El presidente de Estados Unidos, Donald Trump, amenazó este miércoles con suspender "inmediatamente" las negociaciones con Irán si Teherán decide aplicar peajes al tránsito marítimo por el estrecho de Ormuz, aunque las autoridades iraníes desmintieron que exista una medida de ese tipo.
"Irán ha informado a Estados Unidos que, a pesar de las noticias falsas y problemáticas que afirman lo contrario, no se solicitan ni se cobran peajes, costos de seguro ni otros cargos de ningún tipo por parte de Irán en los barcos que navegan por el estrecho de Ormuz", señaló el mandatario estadounidense a través de un mensaje publicado en redes sociales.
"Si esta información es falsa, las negociaciones se suspenderán de inmediato", ha resaltado.
Asimismo, Trump reiteró que Estados Unidos no ha entregado ni liberado dinero a Irán en el marco del preacuerdo firmado en la capital de Pakistán, Islamabad.
"No se ha dado dinero a Irán ni se ha liberado dinero para ellos por parte de Estados Unidos", afirmó.
El mandatario agregó que parte de los fondos iraníes congelados podrían ser utilizados exclusivamente para adquirir productos agrícolas estadounidenses.
"Liberaremos parte de su dinero, que está bajo nuestro control total, para nuestros agricultores y ganaderos, para la compra de maíz, trigo, soja y otros productos", ha insistido.
"Irán necesita urgentemente alimentos, y los comprará exclusivamente a Estados Unidos", ha asegurado el inquilino de la Casa Blanca, en línea con sus recientes declaraciones sobre la descongelación de fondos y el supuesto pacto alcanzado con Teherán para destinar esos recursos a la compra de alimentos y bienes producidos en territorio estadounidense.

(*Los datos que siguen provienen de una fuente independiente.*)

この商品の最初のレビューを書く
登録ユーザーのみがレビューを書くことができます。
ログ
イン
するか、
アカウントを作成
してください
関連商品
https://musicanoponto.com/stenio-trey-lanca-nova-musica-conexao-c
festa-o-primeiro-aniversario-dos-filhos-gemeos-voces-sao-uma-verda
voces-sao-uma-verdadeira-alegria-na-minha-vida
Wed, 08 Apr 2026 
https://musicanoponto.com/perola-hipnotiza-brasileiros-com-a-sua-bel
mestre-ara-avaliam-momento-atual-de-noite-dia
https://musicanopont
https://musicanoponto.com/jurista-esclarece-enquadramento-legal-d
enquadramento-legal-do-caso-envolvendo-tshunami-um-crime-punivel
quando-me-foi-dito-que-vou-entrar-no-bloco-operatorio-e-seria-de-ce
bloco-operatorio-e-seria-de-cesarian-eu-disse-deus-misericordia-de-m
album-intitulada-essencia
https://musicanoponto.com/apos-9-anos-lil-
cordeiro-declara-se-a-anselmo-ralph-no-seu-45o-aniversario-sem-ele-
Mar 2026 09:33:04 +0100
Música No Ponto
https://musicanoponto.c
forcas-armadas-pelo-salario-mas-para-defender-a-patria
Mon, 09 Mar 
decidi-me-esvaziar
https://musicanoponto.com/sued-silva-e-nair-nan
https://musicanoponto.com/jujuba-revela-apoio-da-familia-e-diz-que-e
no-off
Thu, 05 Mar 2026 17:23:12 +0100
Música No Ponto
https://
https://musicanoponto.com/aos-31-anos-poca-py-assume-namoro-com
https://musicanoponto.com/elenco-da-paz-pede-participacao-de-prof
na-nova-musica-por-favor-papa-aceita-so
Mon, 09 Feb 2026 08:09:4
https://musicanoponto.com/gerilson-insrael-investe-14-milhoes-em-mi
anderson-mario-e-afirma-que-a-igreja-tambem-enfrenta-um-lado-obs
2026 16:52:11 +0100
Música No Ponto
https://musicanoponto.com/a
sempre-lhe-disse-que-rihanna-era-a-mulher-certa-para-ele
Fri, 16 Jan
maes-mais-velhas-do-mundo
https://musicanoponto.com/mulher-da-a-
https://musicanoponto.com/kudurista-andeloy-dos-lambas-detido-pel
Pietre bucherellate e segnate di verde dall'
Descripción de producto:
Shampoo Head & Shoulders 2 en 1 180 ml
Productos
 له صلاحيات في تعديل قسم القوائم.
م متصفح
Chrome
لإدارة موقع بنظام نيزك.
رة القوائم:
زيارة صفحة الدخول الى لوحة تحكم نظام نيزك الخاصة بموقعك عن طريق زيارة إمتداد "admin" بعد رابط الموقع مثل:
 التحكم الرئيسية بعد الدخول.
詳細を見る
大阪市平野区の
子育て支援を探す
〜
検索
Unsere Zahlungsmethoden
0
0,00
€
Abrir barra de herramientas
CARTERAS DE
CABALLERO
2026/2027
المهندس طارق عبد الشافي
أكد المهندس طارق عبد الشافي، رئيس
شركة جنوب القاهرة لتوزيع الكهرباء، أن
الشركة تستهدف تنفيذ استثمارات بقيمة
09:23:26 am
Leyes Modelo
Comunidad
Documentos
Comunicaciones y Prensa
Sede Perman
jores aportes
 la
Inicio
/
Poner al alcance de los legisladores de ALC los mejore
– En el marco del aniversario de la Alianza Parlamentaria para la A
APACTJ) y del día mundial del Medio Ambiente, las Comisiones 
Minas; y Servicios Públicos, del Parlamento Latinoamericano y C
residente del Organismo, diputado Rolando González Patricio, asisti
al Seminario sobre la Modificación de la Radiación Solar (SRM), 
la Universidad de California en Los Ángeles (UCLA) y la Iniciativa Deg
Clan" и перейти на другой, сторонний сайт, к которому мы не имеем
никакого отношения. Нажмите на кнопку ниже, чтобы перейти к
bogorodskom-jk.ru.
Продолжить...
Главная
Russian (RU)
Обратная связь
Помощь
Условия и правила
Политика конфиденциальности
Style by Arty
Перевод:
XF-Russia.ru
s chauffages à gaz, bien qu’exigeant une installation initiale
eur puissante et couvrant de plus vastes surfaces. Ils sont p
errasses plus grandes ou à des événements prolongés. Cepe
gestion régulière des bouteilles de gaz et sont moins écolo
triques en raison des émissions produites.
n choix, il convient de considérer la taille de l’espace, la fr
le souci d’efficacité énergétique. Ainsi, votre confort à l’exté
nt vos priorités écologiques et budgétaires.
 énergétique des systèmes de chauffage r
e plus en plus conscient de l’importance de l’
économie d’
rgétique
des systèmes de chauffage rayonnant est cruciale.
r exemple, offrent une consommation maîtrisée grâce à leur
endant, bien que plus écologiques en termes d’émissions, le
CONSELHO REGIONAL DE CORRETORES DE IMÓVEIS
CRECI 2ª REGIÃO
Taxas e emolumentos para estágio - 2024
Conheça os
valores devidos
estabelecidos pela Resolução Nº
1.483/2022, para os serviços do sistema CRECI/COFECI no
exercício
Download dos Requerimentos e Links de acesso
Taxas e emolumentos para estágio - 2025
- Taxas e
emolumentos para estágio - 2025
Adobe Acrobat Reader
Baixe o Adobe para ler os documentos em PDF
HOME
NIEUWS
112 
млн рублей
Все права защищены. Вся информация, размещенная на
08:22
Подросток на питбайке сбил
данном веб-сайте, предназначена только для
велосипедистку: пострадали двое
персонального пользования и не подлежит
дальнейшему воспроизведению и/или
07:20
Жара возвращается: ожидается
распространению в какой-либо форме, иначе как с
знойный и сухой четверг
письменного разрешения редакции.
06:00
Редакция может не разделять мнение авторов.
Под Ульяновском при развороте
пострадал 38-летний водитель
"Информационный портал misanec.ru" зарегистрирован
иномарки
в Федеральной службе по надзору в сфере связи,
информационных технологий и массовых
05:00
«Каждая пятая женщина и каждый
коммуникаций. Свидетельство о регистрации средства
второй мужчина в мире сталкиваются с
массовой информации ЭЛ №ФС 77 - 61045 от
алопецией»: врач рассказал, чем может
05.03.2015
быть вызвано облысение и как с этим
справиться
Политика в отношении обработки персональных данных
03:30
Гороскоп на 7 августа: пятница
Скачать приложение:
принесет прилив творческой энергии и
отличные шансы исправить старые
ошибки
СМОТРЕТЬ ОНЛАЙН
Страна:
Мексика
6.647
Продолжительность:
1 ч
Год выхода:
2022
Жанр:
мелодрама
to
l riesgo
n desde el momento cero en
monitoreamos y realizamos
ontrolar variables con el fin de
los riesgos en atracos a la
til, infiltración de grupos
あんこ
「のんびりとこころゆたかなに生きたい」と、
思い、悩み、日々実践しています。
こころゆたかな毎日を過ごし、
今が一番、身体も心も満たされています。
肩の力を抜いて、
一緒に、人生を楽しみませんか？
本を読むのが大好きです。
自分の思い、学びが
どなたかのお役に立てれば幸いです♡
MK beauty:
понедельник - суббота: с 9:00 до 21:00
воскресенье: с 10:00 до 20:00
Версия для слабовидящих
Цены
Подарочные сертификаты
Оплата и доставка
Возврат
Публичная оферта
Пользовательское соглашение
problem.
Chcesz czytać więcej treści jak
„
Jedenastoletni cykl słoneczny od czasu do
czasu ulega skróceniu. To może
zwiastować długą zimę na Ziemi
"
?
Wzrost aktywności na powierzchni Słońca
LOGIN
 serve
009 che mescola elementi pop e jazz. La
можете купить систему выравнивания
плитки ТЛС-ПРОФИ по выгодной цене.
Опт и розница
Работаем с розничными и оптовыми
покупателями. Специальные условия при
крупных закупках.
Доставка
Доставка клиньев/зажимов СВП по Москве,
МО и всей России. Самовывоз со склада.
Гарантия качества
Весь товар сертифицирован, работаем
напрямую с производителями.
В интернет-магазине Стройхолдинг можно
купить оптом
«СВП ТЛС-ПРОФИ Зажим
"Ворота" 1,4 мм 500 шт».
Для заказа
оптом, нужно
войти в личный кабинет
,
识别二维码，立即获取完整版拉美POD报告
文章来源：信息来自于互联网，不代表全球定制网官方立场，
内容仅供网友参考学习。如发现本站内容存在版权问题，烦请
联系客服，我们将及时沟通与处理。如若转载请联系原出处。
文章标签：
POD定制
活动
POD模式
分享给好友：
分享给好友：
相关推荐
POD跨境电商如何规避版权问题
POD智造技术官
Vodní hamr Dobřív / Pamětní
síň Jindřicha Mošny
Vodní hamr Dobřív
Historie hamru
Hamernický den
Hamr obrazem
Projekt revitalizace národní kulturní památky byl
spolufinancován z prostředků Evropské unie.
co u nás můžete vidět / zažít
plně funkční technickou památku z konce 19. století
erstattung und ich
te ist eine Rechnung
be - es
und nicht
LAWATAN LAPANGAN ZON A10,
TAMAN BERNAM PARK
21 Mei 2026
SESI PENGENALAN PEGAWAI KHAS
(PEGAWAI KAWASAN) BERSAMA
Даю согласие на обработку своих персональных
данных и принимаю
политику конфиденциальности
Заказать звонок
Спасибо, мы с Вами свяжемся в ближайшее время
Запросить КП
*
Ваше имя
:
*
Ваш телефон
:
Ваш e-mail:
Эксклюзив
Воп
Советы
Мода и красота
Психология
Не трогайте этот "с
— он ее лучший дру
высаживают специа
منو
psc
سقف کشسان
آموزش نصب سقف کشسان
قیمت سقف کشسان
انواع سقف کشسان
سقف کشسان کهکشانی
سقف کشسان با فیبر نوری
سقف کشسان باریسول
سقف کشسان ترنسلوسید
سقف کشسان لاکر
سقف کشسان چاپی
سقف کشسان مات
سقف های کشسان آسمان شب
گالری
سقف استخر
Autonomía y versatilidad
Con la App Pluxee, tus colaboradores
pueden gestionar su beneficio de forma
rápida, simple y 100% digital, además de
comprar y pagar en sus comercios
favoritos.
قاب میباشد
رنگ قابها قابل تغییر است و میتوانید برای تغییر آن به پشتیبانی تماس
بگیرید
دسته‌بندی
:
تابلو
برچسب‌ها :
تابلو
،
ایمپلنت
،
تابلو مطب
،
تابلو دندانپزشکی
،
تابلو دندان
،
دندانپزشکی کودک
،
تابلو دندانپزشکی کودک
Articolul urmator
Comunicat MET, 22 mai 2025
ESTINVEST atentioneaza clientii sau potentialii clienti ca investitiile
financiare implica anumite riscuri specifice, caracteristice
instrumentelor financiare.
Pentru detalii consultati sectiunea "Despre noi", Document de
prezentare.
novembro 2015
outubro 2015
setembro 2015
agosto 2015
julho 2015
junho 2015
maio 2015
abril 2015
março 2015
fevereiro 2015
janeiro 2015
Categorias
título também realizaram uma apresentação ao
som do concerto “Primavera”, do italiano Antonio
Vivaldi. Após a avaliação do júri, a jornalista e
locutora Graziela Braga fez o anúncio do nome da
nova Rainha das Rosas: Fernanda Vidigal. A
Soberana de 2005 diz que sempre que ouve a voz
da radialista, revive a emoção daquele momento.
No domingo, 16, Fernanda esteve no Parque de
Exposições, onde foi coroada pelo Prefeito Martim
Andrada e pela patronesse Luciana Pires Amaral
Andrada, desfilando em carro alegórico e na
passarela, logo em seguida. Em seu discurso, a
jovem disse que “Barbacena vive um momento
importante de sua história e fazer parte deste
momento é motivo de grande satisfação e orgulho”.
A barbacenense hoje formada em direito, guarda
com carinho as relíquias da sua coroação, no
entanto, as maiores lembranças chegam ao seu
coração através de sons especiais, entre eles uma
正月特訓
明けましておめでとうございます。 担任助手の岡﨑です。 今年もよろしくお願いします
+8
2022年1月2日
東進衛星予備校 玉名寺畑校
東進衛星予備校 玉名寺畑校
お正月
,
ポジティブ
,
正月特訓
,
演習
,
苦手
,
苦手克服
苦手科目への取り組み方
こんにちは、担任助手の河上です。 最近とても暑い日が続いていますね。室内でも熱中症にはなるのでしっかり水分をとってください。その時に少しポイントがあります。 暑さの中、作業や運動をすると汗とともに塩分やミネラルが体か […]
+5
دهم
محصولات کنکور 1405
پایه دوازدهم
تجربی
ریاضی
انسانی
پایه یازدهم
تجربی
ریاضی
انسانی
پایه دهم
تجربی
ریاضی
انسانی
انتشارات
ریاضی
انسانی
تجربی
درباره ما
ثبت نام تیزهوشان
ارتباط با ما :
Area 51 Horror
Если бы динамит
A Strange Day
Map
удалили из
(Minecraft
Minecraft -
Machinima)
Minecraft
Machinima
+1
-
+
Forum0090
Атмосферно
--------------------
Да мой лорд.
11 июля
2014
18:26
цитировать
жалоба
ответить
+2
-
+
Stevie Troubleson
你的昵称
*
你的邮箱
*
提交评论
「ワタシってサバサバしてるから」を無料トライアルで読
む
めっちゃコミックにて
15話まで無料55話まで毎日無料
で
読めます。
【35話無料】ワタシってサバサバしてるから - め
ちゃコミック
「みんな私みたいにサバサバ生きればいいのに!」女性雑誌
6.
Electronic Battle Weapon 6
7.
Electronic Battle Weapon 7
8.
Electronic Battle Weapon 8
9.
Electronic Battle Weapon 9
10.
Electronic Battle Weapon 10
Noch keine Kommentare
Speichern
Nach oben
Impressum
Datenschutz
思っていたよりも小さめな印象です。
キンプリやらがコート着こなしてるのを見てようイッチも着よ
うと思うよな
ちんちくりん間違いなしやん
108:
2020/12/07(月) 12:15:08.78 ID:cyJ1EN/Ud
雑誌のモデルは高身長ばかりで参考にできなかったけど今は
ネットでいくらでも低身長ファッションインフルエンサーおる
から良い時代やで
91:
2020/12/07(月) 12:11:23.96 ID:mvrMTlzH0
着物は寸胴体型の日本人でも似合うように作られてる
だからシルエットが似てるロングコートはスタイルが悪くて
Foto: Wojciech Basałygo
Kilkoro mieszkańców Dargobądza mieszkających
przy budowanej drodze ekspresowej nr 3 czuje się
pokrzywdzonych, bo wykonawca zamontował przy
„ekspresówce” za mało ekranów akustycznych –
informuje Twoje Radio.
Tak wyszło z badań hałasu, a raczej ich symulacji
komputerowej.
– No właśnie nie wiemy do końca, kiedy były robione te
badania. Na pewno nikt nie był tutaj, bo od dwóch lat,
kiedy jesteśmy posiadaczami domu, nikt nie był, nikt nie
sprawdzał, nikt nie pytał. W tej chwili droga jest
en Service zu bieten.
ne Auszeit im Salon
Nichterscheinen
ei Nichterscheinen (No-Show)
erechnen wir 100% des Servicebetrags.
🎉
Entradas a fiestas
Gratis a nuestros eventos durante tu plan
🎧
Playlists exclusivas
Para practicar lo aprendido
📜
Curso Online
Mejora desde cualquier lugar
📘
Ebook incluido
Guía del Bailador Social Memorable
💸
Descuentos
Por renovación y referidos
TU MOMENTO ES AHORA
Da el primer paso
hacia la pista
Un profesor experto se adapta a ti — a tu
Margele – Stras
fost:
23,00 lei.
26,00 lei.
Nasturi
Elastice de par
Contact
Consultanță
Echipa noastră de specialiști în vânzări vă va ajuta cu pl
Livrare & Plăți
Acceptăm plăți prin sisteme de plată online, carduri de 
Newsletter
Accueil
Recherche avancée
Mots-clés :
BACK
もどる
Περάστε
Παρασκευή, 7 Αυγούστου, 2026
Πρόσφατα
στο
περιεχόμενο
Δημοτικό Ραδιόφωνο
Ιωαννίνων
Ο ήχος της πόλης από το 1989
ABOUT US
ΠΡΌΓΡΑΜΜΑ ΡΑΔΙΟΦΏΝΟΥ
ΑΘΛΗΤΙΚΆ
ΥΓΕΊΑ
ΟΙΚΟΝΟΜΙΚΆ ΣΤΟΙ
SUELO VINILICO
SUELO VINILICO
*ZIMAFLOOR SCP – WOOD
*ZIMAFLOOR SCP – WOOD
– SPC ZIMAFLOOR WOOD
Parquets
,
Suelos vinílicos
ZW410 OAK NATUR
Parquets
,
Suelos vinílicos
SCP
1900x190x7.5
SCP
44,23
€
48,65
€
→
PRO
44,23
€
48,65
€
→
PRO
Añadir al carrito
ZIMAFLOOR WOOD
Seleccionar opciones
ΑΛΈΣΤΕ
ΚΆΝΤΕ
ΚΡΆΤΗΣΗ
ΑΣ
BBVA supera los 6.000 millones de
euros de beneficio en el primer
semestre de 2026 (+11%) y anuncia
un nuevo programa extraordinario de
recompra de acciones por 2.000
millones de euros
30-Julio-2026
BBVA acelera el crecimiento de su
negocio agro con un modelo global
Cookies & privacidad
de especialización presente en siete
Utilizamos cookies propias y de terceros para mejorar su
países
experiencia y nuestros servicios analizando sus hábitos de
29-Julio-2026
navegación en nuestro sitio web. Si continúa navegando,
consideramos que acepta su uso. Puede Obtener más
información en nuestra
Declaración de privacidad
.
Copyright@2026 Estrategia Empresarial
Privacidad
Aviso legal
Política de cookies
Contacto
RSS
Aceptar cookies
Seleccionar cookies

En paralelo, la Organización Marítima Internacional (OMI) anunció el martes la puesta en marcha de un plan de evacuación para los 11.000 marineros que permanecen varados en las aguas del estrecho de Ormuz, iniciativa que se desarrollará en coordinación con los gobiernos de Estados Unidos, Irán y Omán.
Tras ello, Omán confirmó que activará un corredor marítimo para facilitar el tránsito de los buques, un mecanismo que será implementado por etapas con el objetivo de minimizar los riesgos de colisión.
Además, durante la jornada del martes, Irán y Omán acordaron crear un grupo de trabajo conjunto para alcanzar un acuerdo sobre la "futura administración de la navegación" en el estrecho de Ormuz, incluyendo "discusiones" con los Estados costeros del golfo Pérsico y "otras partes relevantes", al tiempo que reafirmaron sus "derechos soberanos" sobre este estratégico paso marítimo.
En los últimos meses, las autoridades iraníes han insistido en que la administración del estrecho de Ormuz debe quedar en manos de Teherán y Mascate, en su calidad de países ribereños, y han impulsado la creación de un nuevo mecanismo de gestión.
Esta postura contrasta con los llamados internacionales encabezados por Washington y otros países, que abogan por restablecer las condiciones previas al conflicto y mantener la libre navegación sin la aplicación de eventuales peajes.